Robert DeNiro drives a cab again in his latest movie 'Being Flynn'
Rating: 3 stars
The Stars: Robert DeNiro, Paul Dano, Julianne Moore
The Story: Working in a Boston homeless shelter, Nick Flynn (Dano) re-encounters his father (DeNiro), a foul-mouthed bigot, con man and self-proclaimed writer. Sensing trouble in his own life, Nick wrestles with the notion of reaching out yet again to his dad.
The Buzz: Paul Weitz (‘About a Boy’) tackles a movie with heavyweights Robert DeNiro and Julianne Moore.
inSing.com thinks: There’s no doubt that Robert DeNiro could do with some better roles. It’s been painful watching him in movies such as ‘Meet The Fockers’, where he plays a parody of himself. In Paul Weitz’s downbeat drama ‘Being Flynn’, DeNiro does manage to redeem himself, with a role that has echoes of ‘Taxi Driver’ and other roles where he plays the solitary outcast.

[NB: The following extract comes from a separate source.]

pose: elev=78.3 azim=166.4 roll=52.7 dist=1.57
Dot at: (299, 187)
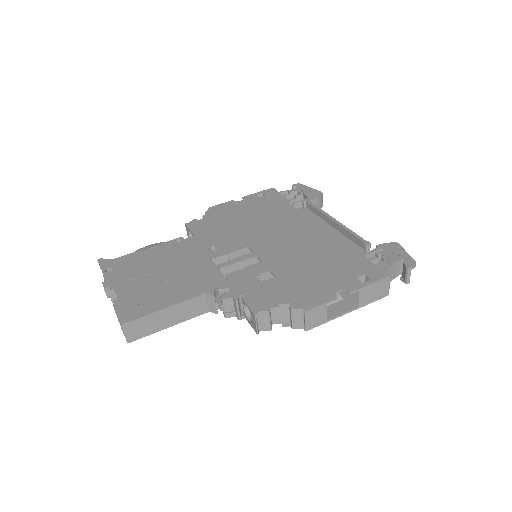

Here, he’s the father to the main character, Nick. Nick is an aimless youth and aspiring writer who ruin every relationship he’s in. When he meets Denise (Olivia Thirlby), he is prompted by her to sign up to work in a homeless shelter. Nick, who was raised by mom (Julianne Moore), winds up meeting dad, and his relationship with his father does not much improve from there.
Rather, Nick is pulled into a downward spiral, echoing his father’s own plunge from his cab driver job (what else?) into desperate states. Similarly, Nick’s own attempt at becoming a writer seems to be headed for the gutter as well unless he manages to pull himself together.
Weitz lets DeNiro have the floor, though the character, a self-important misanthrope, tends to run off with the movie. Despite his racism, rants and ego, though, it’s a measure of DeNiro’s skill that you can’t help feeling sorry for the guy. Dano, who impressed in ‘There Will Be Blood’, frequently comes across as rather passive and content to stand aside for DeNiro.
Still, the gem in the movie is Julianne Moore’s performance as a wife caught between both the older and younger Flynn, and seemingly abandoned by them both. Her role is heart-wrenching and feels more genuine, particularly since she doesn’t have to spell everything out like DeNiro does.